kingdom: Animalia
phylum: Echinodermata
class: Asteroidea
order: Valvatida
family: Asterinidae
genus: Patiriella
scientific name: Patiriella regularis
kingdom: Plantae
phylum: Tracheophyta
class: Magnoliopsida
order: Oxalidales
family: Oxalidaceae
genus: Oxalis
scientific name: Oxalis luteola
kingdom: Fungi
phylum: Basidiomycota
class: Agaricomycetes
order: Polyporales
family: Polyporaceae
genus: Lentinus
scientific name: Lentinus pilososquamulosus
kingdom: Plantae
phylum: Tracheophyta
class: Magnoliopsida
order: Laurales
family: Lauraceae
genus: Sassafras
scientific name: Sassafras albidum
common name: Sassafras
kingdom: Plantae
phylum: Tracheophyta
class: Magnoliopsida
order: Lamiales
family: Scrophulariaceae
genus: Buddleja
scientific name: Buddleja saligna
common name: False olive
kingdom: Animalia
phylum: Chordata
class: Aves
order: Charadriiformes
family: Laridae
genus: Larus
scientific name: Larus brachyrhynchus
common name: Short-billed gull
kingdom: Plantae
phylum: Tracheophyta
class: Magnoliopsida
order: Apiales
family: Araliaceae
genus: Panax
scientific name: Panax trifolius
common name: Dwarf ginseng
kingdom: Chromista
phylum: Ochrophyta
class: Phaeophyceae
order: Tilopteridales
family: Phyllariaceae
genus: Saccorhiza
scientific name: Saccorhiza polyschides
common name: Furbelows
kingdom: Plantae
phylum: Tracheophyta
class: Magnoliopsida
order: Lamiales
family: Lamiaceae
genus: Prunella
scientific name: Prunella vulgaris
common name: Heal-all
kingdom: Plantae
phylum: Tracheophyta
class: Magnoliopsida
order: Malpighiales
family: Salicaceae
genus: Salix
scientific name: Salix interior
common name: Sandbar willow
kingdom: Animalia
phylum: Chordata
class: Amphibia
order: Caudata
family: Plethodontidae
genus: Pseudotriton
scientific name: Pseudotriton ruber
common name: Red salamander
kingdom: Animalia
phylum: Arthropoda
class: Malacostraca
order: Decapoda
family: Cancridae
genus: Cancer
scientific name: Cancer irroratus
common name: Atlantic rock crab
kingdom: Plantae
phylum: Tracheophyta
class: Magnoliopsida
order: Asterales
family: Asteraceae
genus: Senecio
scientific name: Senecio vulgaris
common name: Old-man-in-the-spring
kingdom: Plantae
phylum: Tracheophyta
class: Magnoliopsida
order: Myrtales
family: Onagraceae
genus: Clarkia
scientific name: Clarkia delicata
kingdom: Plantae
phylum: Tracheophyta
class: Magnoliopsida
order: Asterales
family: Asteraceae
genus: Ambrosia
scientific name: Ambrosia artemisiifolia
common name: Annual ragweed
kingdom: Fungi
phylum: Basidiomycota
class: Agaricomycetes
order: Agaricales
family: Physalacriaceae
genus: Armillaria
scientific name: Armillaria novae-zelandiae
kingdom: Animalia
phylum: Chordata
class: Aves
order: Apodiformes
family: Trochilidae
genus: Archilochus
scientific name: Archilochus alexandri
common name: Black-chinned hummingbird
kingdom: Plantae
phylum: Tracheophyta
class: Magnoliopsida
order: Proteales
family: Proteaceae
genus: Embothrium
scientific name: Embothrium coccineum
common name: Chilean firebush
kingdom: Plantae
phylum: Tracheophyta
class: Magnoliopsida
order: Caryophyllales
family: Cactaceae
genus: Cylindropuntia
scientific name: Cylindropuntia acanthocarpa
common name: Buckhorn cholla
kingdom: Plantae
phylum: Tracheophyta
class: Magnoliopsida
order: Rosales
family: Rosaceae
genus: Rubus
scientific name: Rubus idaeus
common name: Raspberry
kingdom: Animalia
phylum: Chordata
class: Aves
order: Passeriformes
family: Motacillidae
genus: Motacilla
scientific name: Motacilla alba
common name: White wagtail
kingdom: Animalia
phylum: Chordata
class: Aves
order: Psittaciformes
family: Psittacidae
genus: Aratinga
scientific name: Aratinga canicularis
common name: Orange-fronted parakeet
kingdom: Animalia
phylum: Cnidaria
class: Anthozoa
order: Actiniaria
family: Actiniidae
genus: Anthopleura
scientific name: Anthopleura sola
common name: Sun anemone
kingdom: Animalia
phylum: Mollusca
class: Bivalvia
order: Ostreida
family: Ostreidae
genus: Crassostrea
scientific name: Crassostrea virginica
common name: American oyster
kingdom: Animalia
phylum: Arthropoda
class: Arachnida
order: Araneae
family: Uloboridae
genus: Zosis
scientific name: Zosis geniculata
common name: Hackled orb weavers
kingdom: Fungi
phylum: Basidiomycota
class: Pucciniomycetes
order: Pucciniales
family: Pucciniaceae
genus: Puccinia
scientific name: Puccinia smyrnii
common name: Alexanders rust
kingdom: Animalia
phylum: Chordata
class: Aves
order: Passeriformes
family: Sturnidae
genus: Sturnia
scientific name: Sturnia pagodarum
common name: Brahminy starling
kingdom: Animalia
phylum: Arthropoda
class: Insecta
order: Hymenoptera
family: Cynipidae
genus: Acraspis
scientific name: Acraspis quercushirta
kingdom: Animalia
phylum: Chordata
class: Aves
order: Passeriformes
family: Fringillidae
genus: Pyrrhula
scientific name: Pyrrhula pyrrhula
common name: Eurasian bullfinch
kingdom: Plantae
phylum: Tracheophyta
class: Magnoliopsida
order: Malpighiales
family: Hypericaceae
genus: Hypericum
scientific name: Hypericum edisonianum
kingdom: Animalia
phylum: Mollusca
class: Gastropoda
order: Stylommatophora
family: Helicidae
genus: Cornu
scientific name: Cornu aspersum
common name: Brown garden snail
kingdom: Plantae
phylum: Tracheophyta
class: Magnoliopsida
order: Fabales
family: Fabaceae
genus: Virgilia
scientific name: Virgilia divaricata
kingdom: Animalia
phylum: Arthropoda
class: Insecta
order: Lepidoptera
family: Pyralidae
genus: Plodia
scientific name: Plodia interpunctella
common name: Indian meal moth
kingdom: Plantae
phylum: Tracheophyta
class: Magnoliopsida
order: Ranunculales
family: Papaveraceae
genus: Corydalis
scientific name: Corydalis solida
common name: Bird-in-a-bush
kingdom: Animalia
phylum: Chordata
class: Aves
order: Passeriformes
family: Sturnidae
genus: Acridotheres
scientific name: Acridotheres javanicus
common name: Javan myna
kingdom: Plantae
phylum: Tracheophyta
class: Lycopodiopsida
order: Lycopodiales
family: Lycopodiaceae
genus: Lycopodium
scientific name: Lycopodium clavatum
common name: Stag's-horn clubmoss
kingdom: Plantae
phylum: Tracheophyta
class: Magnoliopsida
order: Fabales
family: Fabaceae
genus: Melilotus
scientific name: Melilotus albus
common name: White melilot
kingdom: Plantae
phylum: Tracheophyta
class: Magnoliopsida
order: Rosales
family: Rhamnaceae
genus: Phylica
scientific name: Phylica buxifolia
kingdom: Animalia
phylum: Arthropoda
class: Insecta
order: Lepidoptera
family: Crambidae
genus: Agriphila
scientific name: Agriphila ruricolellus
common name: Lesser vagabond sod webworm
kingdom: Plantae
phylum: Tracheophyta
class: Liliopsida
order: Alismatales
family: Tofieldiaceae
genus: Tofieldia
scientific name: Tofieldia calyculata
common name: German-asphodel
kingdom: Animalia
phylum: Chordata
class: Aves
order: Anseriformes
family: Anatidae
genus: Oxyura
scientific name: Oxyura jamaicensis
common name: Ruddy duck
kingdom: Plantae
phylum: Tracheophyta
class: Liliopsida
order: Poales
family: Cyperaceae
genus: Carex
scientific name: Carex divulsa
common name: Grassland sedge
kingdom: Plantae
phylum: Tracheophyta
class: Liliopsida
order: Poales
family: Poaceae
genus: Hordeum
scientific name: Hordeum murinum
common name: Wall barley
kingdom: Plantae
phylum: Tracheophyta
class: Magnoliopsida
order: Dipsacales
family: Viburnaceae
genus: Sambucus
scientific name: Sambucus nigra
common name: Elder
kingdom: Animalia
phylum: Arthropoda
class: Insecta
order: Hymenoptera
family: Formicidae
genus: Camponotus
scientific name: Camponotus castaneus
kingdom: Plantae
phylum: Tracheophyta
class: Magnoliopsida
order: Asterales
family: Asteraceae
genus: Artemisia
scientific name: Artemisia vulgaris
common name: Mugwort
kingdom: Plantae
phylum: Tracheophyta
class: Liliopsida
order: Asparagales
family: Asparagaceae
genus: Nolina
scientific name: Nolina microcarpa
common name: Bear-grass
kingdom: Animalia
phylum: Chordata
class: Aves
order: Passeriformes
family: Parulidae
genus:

######

WORK TO COMPLETE —
Reproduce the stretch from the start of the records through the line containing "genus: Buddleja", putting "division" in place of "phylum" wherever it occurs and keeping everything else the same.

TASK OUTPUT —
kingdom: Animalia
division: Echinodermata
class: Asteroidea
order: Valvatida
family: Asterinidae
genus: Patiriella
scientific name: Patiriella regularis
kingdom: Plantae
division: Tracheophyta
class: Magnoliopsida
order: Oxalidales
family: Oxalidaceae
genus: Oxalis
scientific name: Oxalis luteola
kingdom: Fungi
division: Basidiomycota
class: Agaricomycetes
order: Polyporales
family: Polyporaceae
genus: Lentinus
scientific name: Lentinus pilososquamulosus
kingdom: Plantae
division: Tracheophyta
class: Magnoliopsida
order: Laurales
family: Lauraceae
genus: Sassafras
scientific name: Sassafras albidum
common name: Sassafras
kingdom: Plantae
division: Tracheophyta
class: Magnoliopsida
order: Lamiales
family: Scrophulariaceae
genus: Buddleja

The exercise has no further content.